Y-90 bremsstrahlung imaging was performed on a Siemens Symbia Intevo SPECT/CT scanner fitted with medium-energy general purpose collimators. Acquisitions were acquired with 72 projections at 20 s each. Energy window settings were chosen based on the work by Heard et al. [15] and covered an energy range of 56–268 keV. Images were reconstructed with an OSEM iterative reconstruction algorithm, 4 iterations and 8 subsets, with a PSF correction and CT attenuation correction. Ideally, PSF correction would be based on a measured bremsstrahlung PSF; however, this was not available in this version of reconstruction software. Instead, a theoretical 2D Gaussian kernel, adjusted for septal penetration, is applied based on the centroid energy of the window and the medium-energy collimator.
Tc-99m SPECT/CT of the phantom was carried out to demonstrate the comparative image quality of MAA over therapy imaging. SPECT/CT was performed using a similar protocol to the bremsstrahlung imaging using LEHR collimators and a 15 % energy window centred at 140 keV.

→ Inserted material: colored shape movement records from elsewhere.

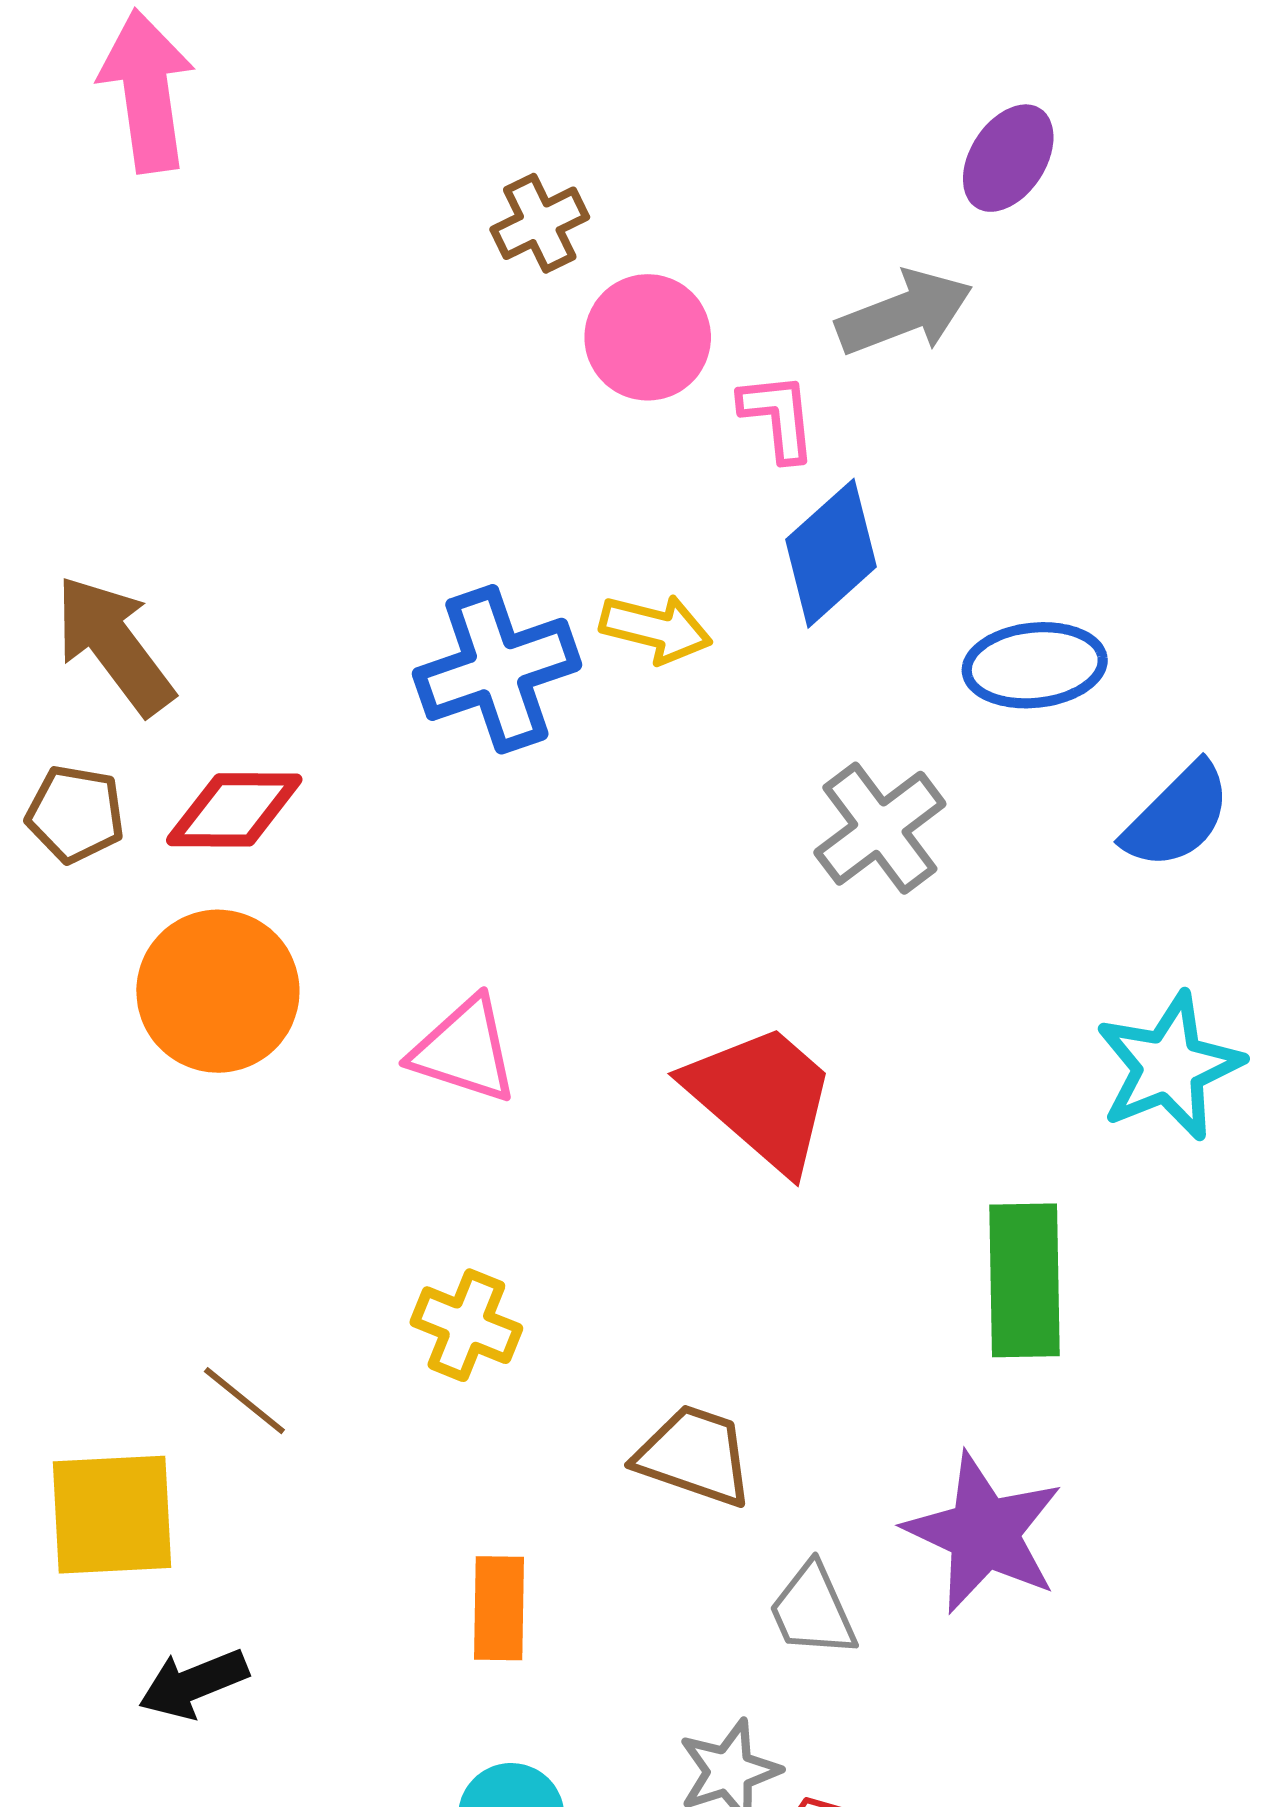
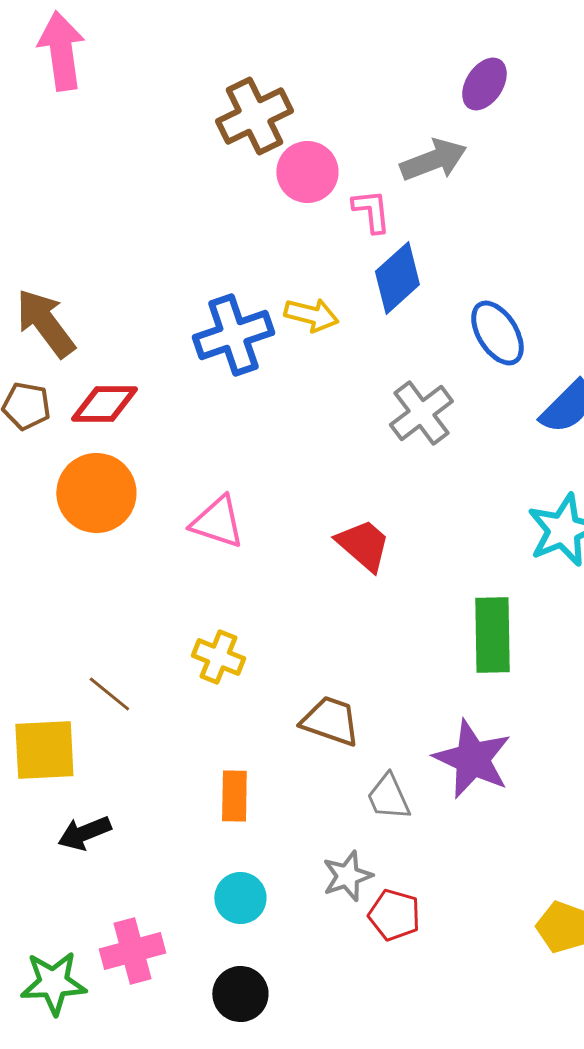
brown cross: (540, 223) -> (254, 116), size x1.6
blue ellipse: (1035, 665) -> (497, 333), turned 64
red trapezoid: (762, 1097) -> (363, 545), size x0.7

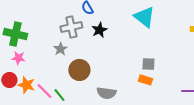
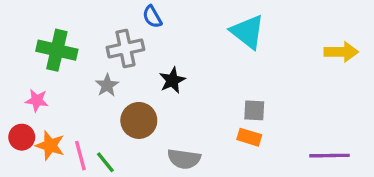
black star: (99, 30) -> (172, 80), moved
green cross: (15, 34) -> (57, 50), moved
pink line: (44, 91) -> (80, 156), turned 30

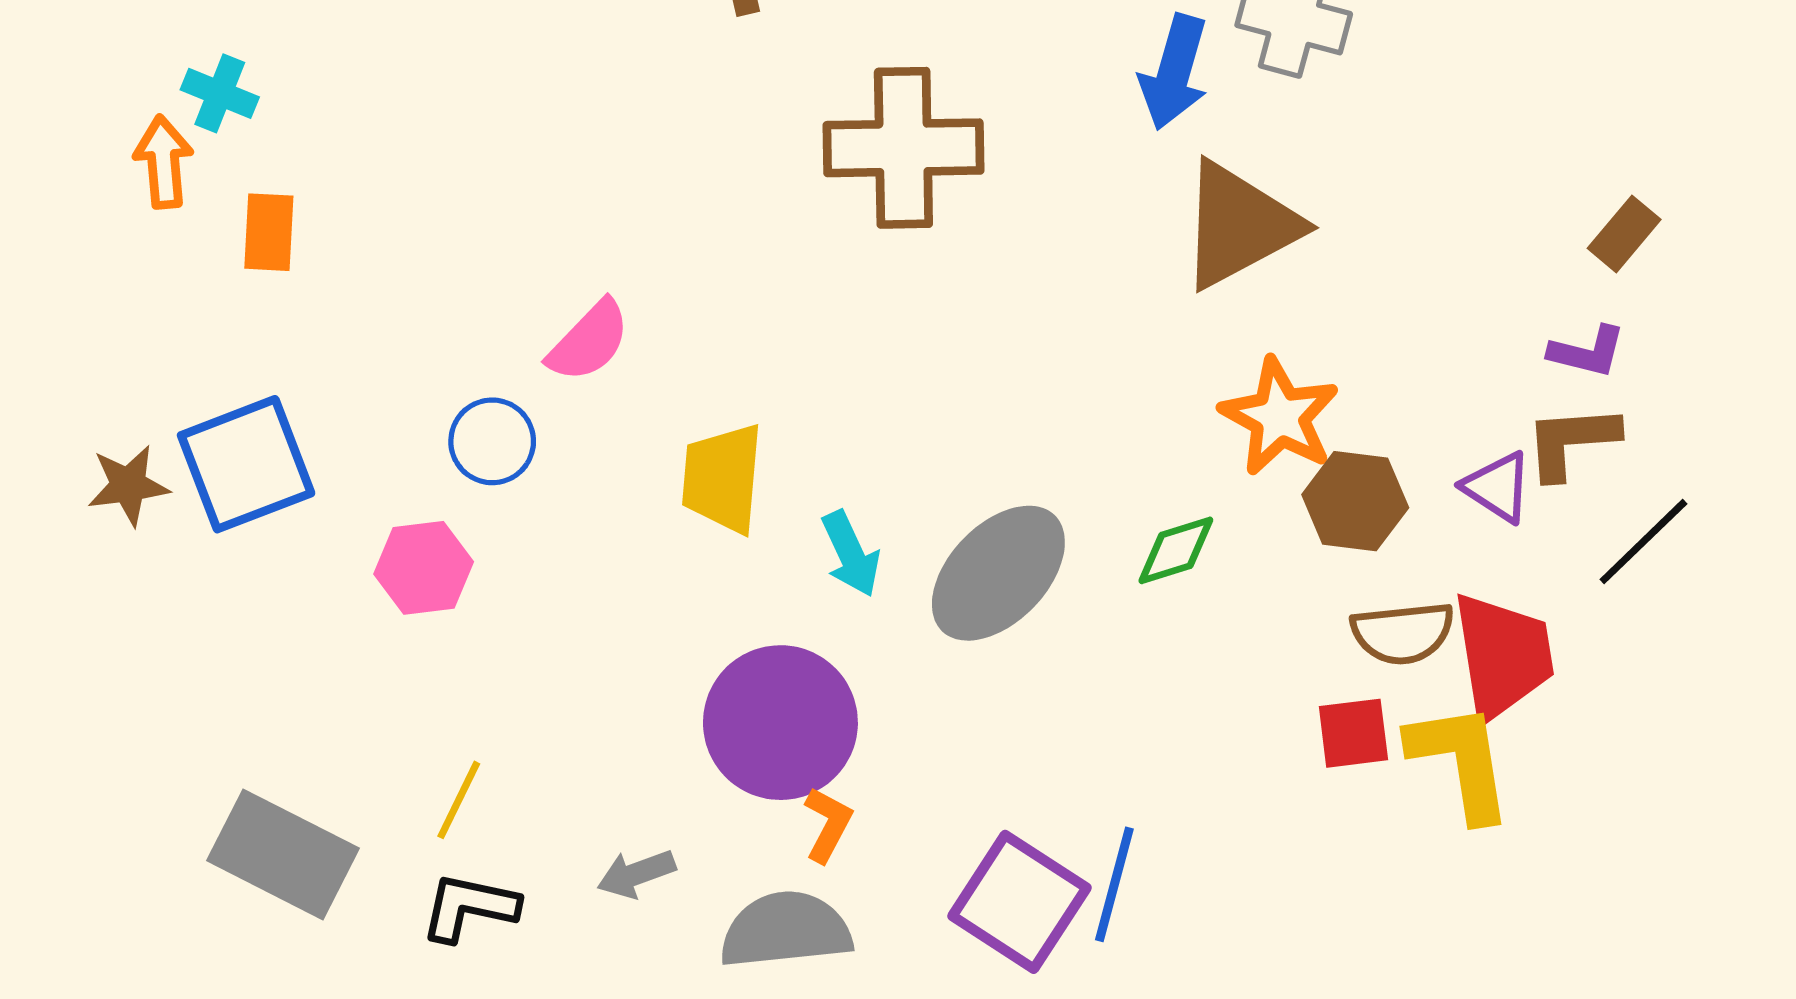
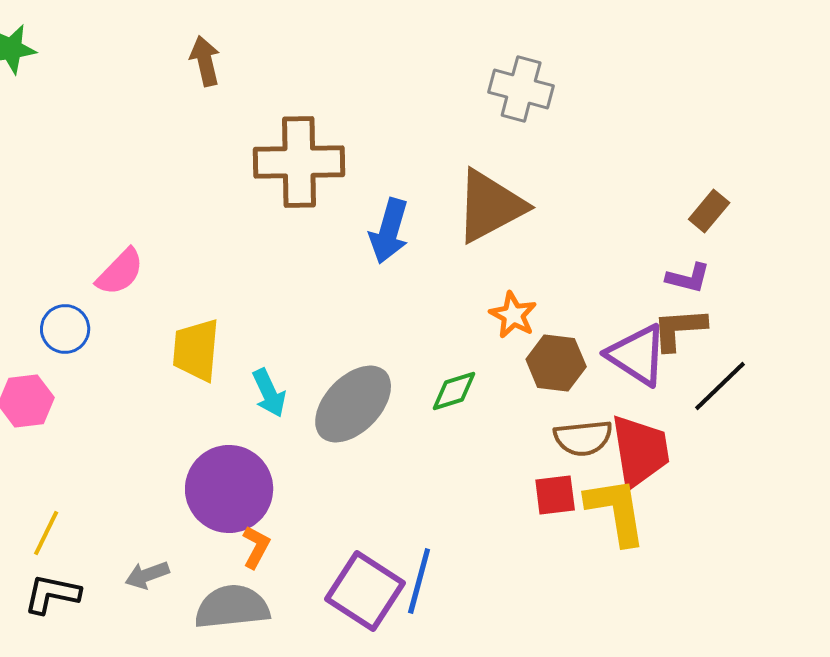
blue arrow: (1174, 72) -> (389, 231), moved
orange star: (1280, 417) -> (513, 315), size x0.7
purple triangle: (1498, 487) -> (637, 355), size x1.5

Image analysis and absorbed dose calculations for all three lesions and imaging methodologies were performed using the partition model [16] and in three dimensions using the local deposition method [17]. For the bremsstrahlung and Tc-99m imaging, quantification was achieved using the total counts within the liver and the known phantom activity. Quantification of the PET imaging was performed using the inbuilt calibration factors and scaling the reconstructed image according to the known branching ratio of Y-90 and Na-22. Measured absorbed dose distributions were compared to a “reference dose distribution” derived from the known activity in each phantom compartment and the OEDIPE [18] dosimetry interface tool for MCNPX2.5 Monte Carlo (MC) simulations. Throughout all filling and scanning protocols, finger and body TLDs were worn as standard practice. No excess doses to the operators were reported by the radiation dosimetry service.